▶ _Problems to solve_:
1. In the passage on guilt, list each thing that the Lecrae quotation has speak, along with what it says.
2. Check each statement against the passage on guilt and answer yes or no, quoting the words that settle it: (a) The boy's mother was found in the garage. (b) Max came back to school about a month later. (c) The narrator was in the fifth grade at age ten.
3. Retype the part of the passage on guilt between "As a ten-year-old" and "hurt his feelings.", inclusive.

▶ _Extracted text_:
============================================================
Guilt

Give all your worries and cares to God. For He cares about you.

 

There is unspeakable joy… for the person who knows release from guilt and the release of forgiveness. ~ Stuart Briscoe

Guilt says, “You failed.” Shame says, “You’re a failure.” Grace says, “Your failures are forgiven.” ~ Lecrae

When I was ten years old and in the fifth grade, there was a boy in my class whose mother committed suicide. It was a horrible experience for a little boy to find his mother in the garage with the car idling and a hose running from the exhaust pipe to the driver’s side window.

As a ten-year-old it was hard for me to even imagine what it would be like for your mother to take her own life. Max returned to school about a week later. I remember wondering how he would act around the rest of us. I can remember being on the playground, and I noticed he was laughing with the other kids and having a good time. I thought he should be acting sad, so with the immaturity of a ten-year-old boy, I said a very cruel and hurtful thing to him: “You don’t even care that your mother is dead!” He immediately burst into tears and ran inside the building. I then felt horrible as I realized I had hurt his feelings.
============================================================
▶ _Available data_:
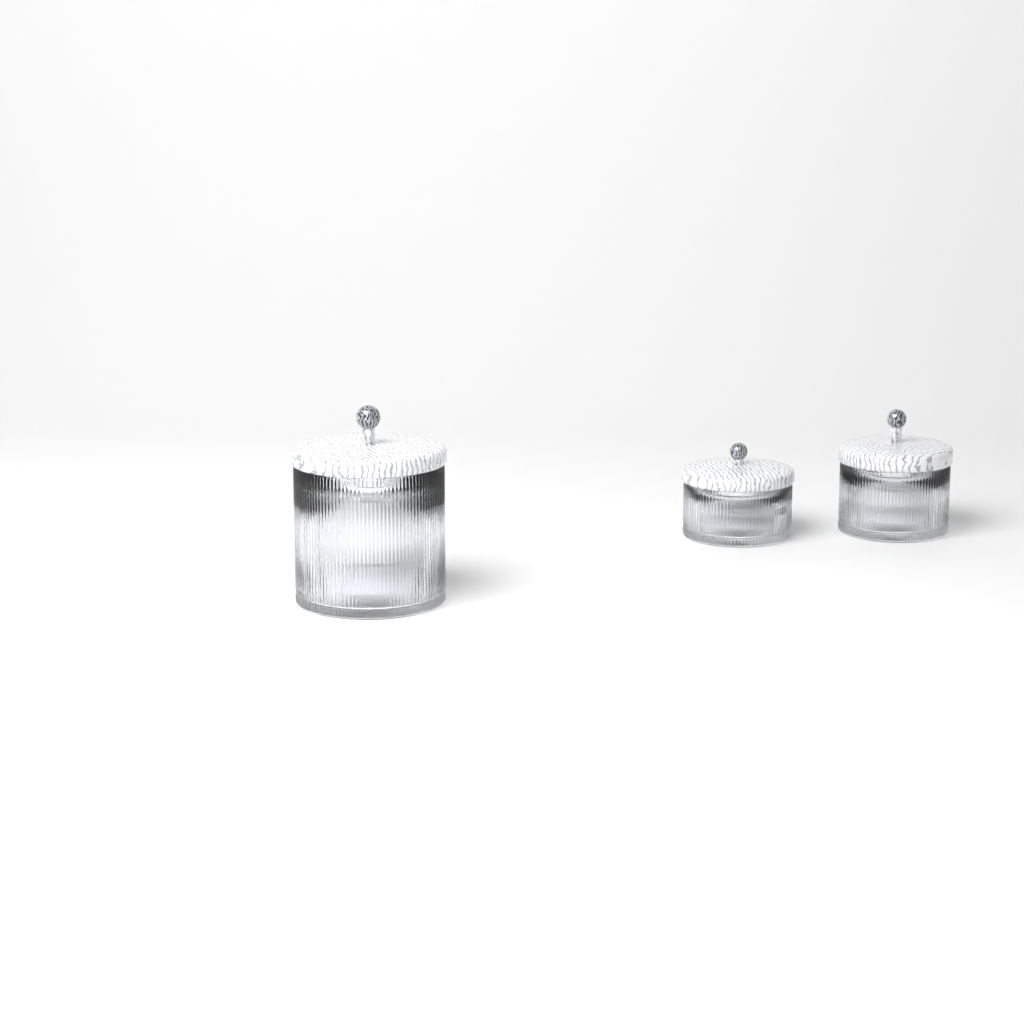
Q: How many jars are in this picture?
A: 3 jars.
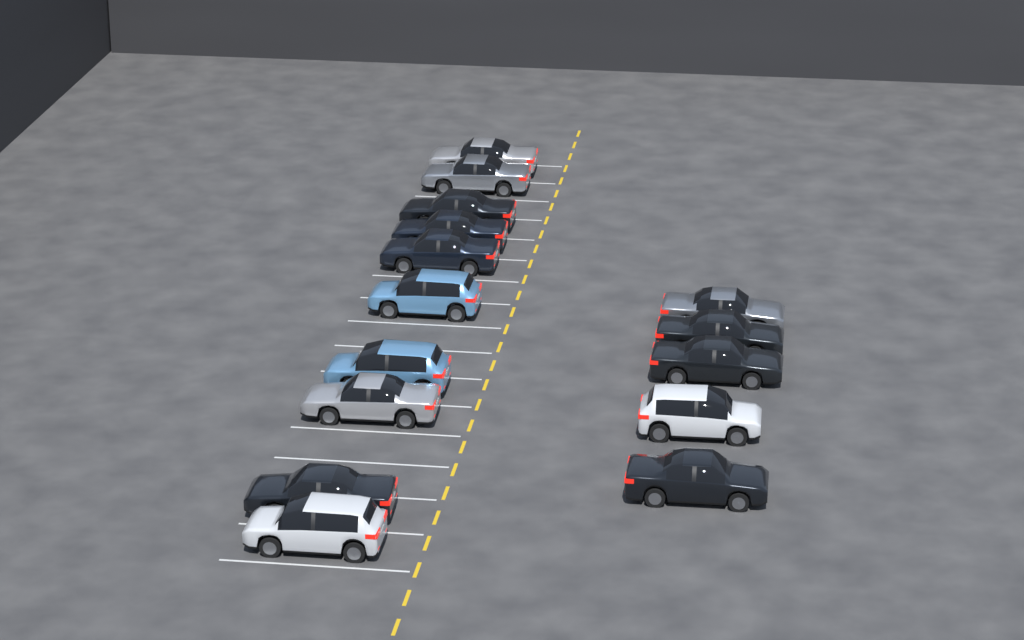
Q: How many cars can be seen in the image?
============================================================
▶ _Task-by-task results_:
1.
- Guilt: "You failed."
- Shame: "You're a failure."
- Grace: "Your failures are forgiven."

2.
(a) Yes: "find his mother in the garage"
(b) No: "Max returned to school about a week later."
(c) Yes: "When I was ten years old and in the fifth grade"

3.
As a ten-year-old it was hard for me to even imagine what it would be like for your mother to take her own life. Max returned to school about a week later. I remember wondering how he would act around the rest of us. I can remember being on the playground, and I noticed he was laughing with the other kids and having a good time. I thought he should be acting sad, so with the immaturity of a ten-year-old boy, I said a very cruel and hurtful thing to him: “You don’t even care that your mother is dead!” He immediately burst into tears and ran inside the building. I then felt horrible as I realized I had hurt his feelings.